Poem Found Here: "A Dream Within a Dream" by Edgar Allan Poe
A rhyming tercet followed by rhyming couplets -- the poem feels connected at first then goes off, trying to keep things together style wise. Content wise, the poem seems so sure of itself and then the last half of the poem is full of rhetorical questions.
How is the poem so sure of itself in the beginning? Look at how it starts with a verb and exclamation, "Take this kiss upon the brow! / And, in parting from you now, / Thus much let me avow:" Look at how the actions are precise and direct from the speaker to the subject. There's conviction in these lines which decay as the confession continues, "You are not wrong who deem / That my days have been a dream;" note the semi-colon here which ties in the acknowledgement of the dream with:
yet if hope has flown away
In a night, or in a day,
In a vision, or in none,
Is it therefore less gone?
The confession of something as a dream is tied into this rhetorical question where the speaker can explain the actions of the dream as something tangible, something flown away any time or if seen or not, it's still gone. "All that we see or seem / Is but a dream within a dream." The admission of going and going gone.
"I stand amid the roar / Of a surf-tormented shore," so if we are stuck in the dream, then the metaphors, images, ideas relate to the self...perhaps. Dreams seem so personal of a concept, I'm trying to figure out how a metaphor would work in a dream, especially since the speaker is discussing this as a confession in first person.

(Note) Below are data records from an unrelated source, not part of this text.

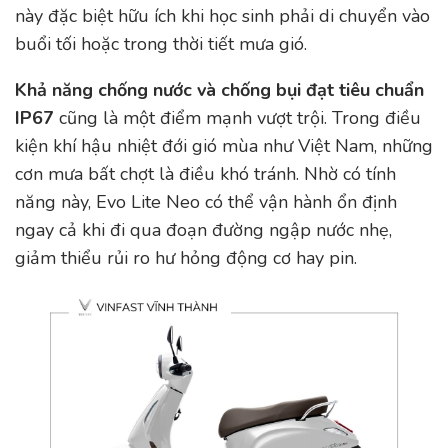
này đặc biệt hữu ích khi học sinh phải di chuyển vào
buổi tối hoặc trong thời tiết mưa gió.
Khả năng chống nước và chống bụi đạt tiêu chuẩn
IP67
cũng là một điểm mạnh vượt trội. Trong điều
kiện khí hậu nhiệt đới gió mùa như Việt Nam, những
cơn mưa bất chợt là điều khó tránh. Nhờ có tính
năng này, Evo Lite Neo có thể vận hành ổn định
ngay cả khi đi qua đoạn đường ngập nước nhẹ,
giảm thiểu rủi ro hư hỏng động cơ hay pin.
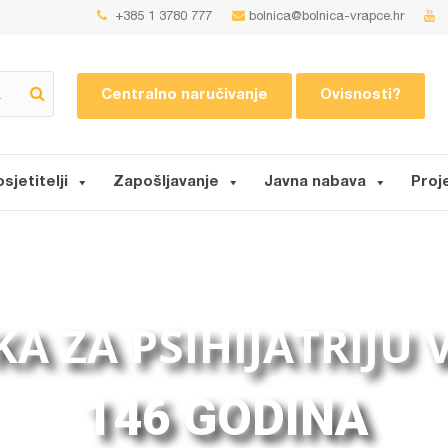
+385 1 3780 777
bolnica@bolnica-vrapce.hr
Centralno naručivanje
Ovisnosti?
osjetitelji
Zapošljavanje
Javna nabava
Proj
KA ZA PSIHIJATRIJU
146 GODINA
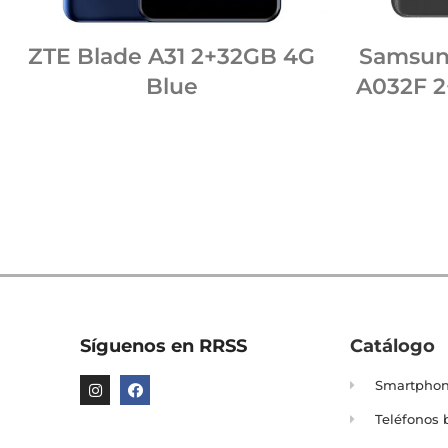
ZTE Blade A31 2+32GB 4G
Samsun
Blue
A032F 2
Síguenos en RRSS
Catálogo
Smartpho
Teléfonos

In any case, in this "surf-tormented shore," the speaker continues, "And I hold with my hand / Grains of the golden sand --" it's the adjectives here that change the context of the poem:
How few! yet how they creep
Through my fingers to the deep,
While I weep--while I weep!
O God! can I not grasp
Them with a tighter clasp?
If you can't tell, I quoted five lines here. Why? Here' the continuity of the speaker falling further and lamenting the single bright spot that is tangible for him (gold sand) continues to fall through like his sanity trying to grasp things together.
O God! can I not save
One from the pitiless wave?
Is all that we see or seem
But a dream within a dream?
Note how the rhetorical questions continue and how focused the speaker is on saving the "one" which seems to be the core of the loss of sanity. However, the tie in is that the speaker himself sees himself in a dream within a dream (yes, the repetition) or perhaps wants to. Even within the speaker's dream, there's not much to look forward to.